_PROMPT_
Restate the listing below line for line and word for word, without the pictures.

_LISTED ENTRIES_
=== Begin Enclosure ===

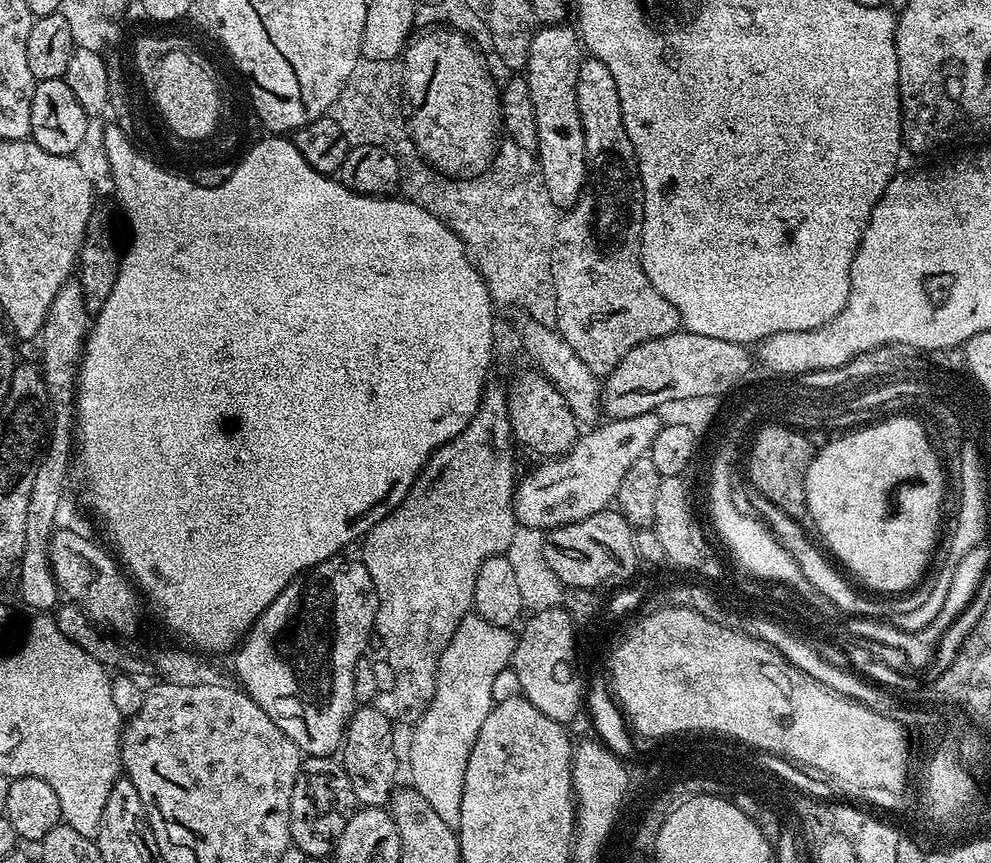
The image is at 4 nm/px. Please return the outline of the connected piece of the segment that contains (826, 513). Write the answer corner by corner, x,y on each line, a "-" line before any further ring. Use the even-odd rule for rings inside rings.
908,414
900,415
904,416
896,416
893,420
884,420
881,424
872,424
869,428
860,428
857,432
854,432
855,430
849,431
849,436
840,436
837,440
830,441
824,449
821,447
815,453
805,476
805,502
808,503
808,516
810,520
816,523
816,528
820,531
821,538
824,539
825,545
823,544
823,547
832,556
833,554
836,555
866,587
873,588
876,592
890,592
889,594
907,593
909,588
916,587
921,580
925,579
930,568
930,561
937,551
935,548
936,535
940,532
940,507
943,506
944,502
946,503
946,468
944,474
944,468
940,465
942,460
934,447
933,441
932,444
928,441
928,436
924,433
924,428
918,421
911,420
910,417
906,416

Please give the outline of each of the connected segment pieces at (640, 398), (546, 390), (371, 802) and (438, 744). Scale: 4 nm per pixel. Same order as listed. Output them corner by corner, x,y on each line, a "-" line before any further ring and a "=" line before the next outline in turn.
687,330
671,332
662,338
650,339
630,350
622,360
605,377
601,387
601,407
614,420
634,418
647,412
657,411
663,402
671,399
684,399
688,395
699,395
699,391
728,387
746,370
754,366
754,356
742,344
726,342
722,338
706,338
706,334
694,334
=
527,370
507,389
508,417
512,423
512,432
517,441
520,440
540,458
562,456
576,445
578,439
578,421
571,412
566,398
552,385
547,376
=
357,707
344,730
342,763
348,772
357,805
383,808
391,801
396,780
396,748
392,745
393,721
376,708
=
469,614
456,627
446,650
442,650
438,670
436,672
436,689
434,698
421,720
415,721
412,732
412,745
408,748
408,772
412,775
411,787
416,789
430,807
438,813
442,822
456,826
462,814
462,786
466,782
466,762
470,762
470,750
474,750
474,742
478,742
478,730
482,730
482,722
486,722
486,714
490,714
494,703
492,695
496,692
496,679
503,674
512,663
512,655
516,649
517,633
494,626
480,616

=== End Enclosure ===

_RESPONSE TO THE EXERCISE_
The image is at 4 nm/px. Please return the outline of the connected piece of the segment that contains (826, 513). Write the answer corner by corner, x,y on each line, a "-" line before any further ring. Use the even-odd rule for rings inside rings.
908,414
900,415
904,416
896,416
893,420
884,420
881,424
872,424
869,428
860,428
857,432
854,432
855,430
849,431
849,436
840,436
837,440
830,441
824,449
821,447
815,453
805,476
805,502
808,503
808,516
810,520
816,523
816,528
820,531
821,538
824,539
825,545
823,544
823,547
832,556
833,554
836,555
866,587
873,588
876,592
890,592
889,594
907,593
909,588
916,587
921,580
925,579
930,568
930,561
937,551
935,548
936,535
940,532
940,507
943,506
944,502
946,503
946,468
944,474
944,468
940,465
942,460
934,447
933,441
932,444
928,441
928,436
924,433
924,428
918,421
911,420
910,417
906,416

Please give the outline of each of the connected segment pieces at (640, 398), (546, 390), (371, 802) and (438, 744). Scale: 4 nm per pixel. Same order as listed. Output them corner by corner, x,y on each line, a "-" line before any further ring and a "=" line before the next outline in turn.
687,330
671,332
662,338
650,339
630,350
622,360
605,377
601,387
601,407
614,420
634,418
647,412
657,411
663,402
671,399
684,399
688,395
699,395
699,391
728,387
746,370
754,366
754,356
742,344
726,342
722,338
706,338
706,334
694,334
=
527,370
507,389
508,417
512,423
512,432
517,441
520,440
540,458
562,456
576,445
578,439
578,421
571,412
566,398
552,385
547,376
=
357,707
344,730
342,763
348,772
357,805
383,808
391,801
396,780
396,748
392,745
393,721
376,708
=
469,614
456,627
446,650
442,650
438,670
436,672
436,689
434,698
421,720
415,721
412,732
412,745
408,748
408,772
412,775
411,787
416,789
430,807
438,813
442,822
456,826
462,814
462,786
466,782
466,762
470,762
470,750
474,750
474,742
478,742
478,730
482,730
482,722
486,722
486,714
490,714
494,703
492,695
496,692
496,679
503,674
512,663
512,655
516,649
517,633
494,626
480,616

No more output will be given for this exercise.